Il est si pénible d'offrir le crime heureux que si nous ne l'avons pas montré tel [...] c'est dans la vue de plaire aux gens vertueux, qui nous sauront quelque gré de n'avoir pas osé tout dire, quand tout ce qui est ne sert qu'à ébranler l'espoir, si consolant pour la vertu, que ceux qui l'ont persécutée doivent infailliblement l'être à leur tour (0. C., t. XI, p. 188).

Ce propos, introduit dans la préface, trouve son écho dans les dernières lignes du roman, après le récit de l'exécution de l'abbé par le mystérieux vengeur: "Ah! si quelque chose console le malheureux, c'est la certitude où il doit être que la main qui l'écrase subira bientôt le même sort" (O.C., t. XI, p. 389).
   En dépit de cette finale édifiante, il est clair que l'écrivain s'attarde avec complaisance sur les machinations des criminels, à ses yeux les véritables héros de l'aventure. S'il n'y a ici ni sévices, ni tortures, ni viols, la souffrance morale est observée avec délectation par le criminel abbé(14). On retrouve du reste certaines scènes chères à Sade, en particulier celle où la victime dénudée, sans défense, implore le Ciel et ses implacables bourreaux: "Elle tombe en larmes aux pieds de ces barbares: ses mains jointes et tournées vers eux; ce sein d'albâtre, uniquement couvert des beaux cheveux qui flottaient en désordre; ces cris de la terreur et de la pitié, qu'interceptent les sanglots du désespoir; ces pleurs dont elle inonde les armes déjà tournées sur sa gorge…(15)» (O.C., t. XI, p. 379). Si Sade venge la vertu malheureuse, s'il fait appel à Dieu et à la sainte religion, il subvertit en réalité ces thèmes bien-pensants, non moins que dans Justine. Dans la chapelle du château, dominant l'effigie du Christ, se dresse une image de la Vierge qui a les traits de la marquise. La critique ne s'y est pas trompée(16), cette ressemblance est profanatrice, sacrilège: c'est en réalité sur la mère de Dieu que s'acharne Sade l'athée.
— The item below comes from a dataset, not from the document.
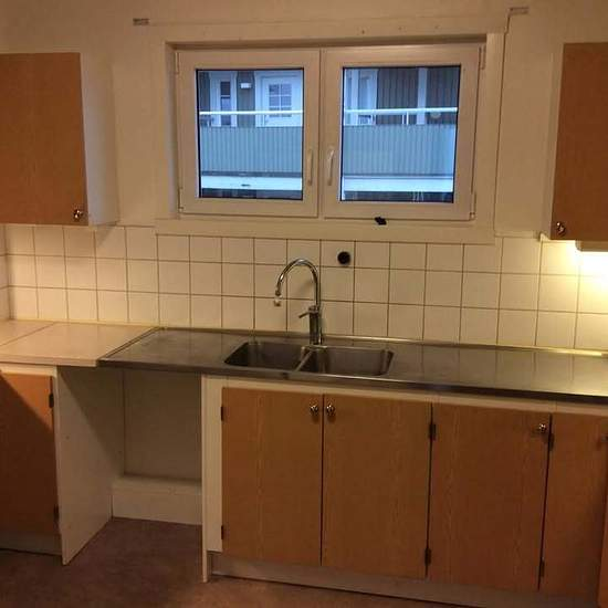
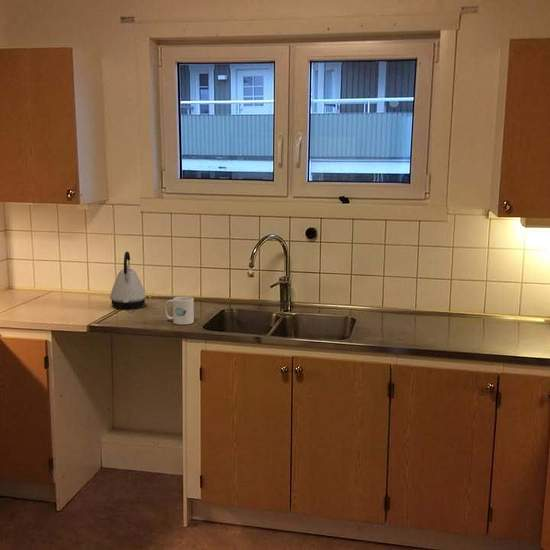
+ kettle [109,251,147,310]
+ mug [164,296,195,326]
   On comprend qu'il ait été fasciné par cet atroce fait divers, par cette histoire de cruauté et de sang où le plus coupable du trio mourait "en bonne odeur". D'autres l'avaient été avant lui, d'autres devraient l'être par la suite. Le 18 novembre 1815, le Théâtre de la Gaîté mit à l'affiche La Marquise de Ganges ou les trois frères, un mélodrame de Jean-Bernard Boirie et Léopold. Cette sanglante histoire, comme celle – non moins fameuse – du Courrier de Lyon, était faite pour les tréteaux du Boulevard du Crime, où défilaient le plus sombres mélodrames, tout gonflés des excès du crime et des larmes de la vertu.
   Elle ne devait pas attirer que les auteurs de théâtre en mal d'effets saisissants. En 1839, toujours à l'affût de recettes à succès, Alexandre Dumas entreprend la publication de la série des Crimes célèbres. C'est là qu'on trouve, entre les Borgia, les Cenci, Marie Stuart et Karl-Ludwig Sand, ce patriote allemand qui avait assassiné en 1819 l'écrivain Kotzebue, agent de la Russie et auteur de brochures antirépublicaines, une nouvelle mouture de l'histoire de la malheureuse marquise. Dumas s'avisa cependant que le sujet était rebattu et entreprit de le renouveler à sa mode en amalgamant les diverses sources à sa disposition(17). Il a bien utilisé, comme il le dit, le texte de Gayot, mais aussi, pour l'essentiel – divers détails le prouvent –, les Causes célèbres et intéressantes rédigées de nouveau, publiées de 1773 à 1788 par François Richer, et le marquis de Ganges devient chez lui, comme chez Richer, non le seigneur de la Tude, mais le sire de Lenide. De même, alors que chez Gayot, le marquis et son frère le chevalier sont tués au siège de Candie, chez Dumas comme chez Richer, seul le chevalier trouve la mort devant les Turcs.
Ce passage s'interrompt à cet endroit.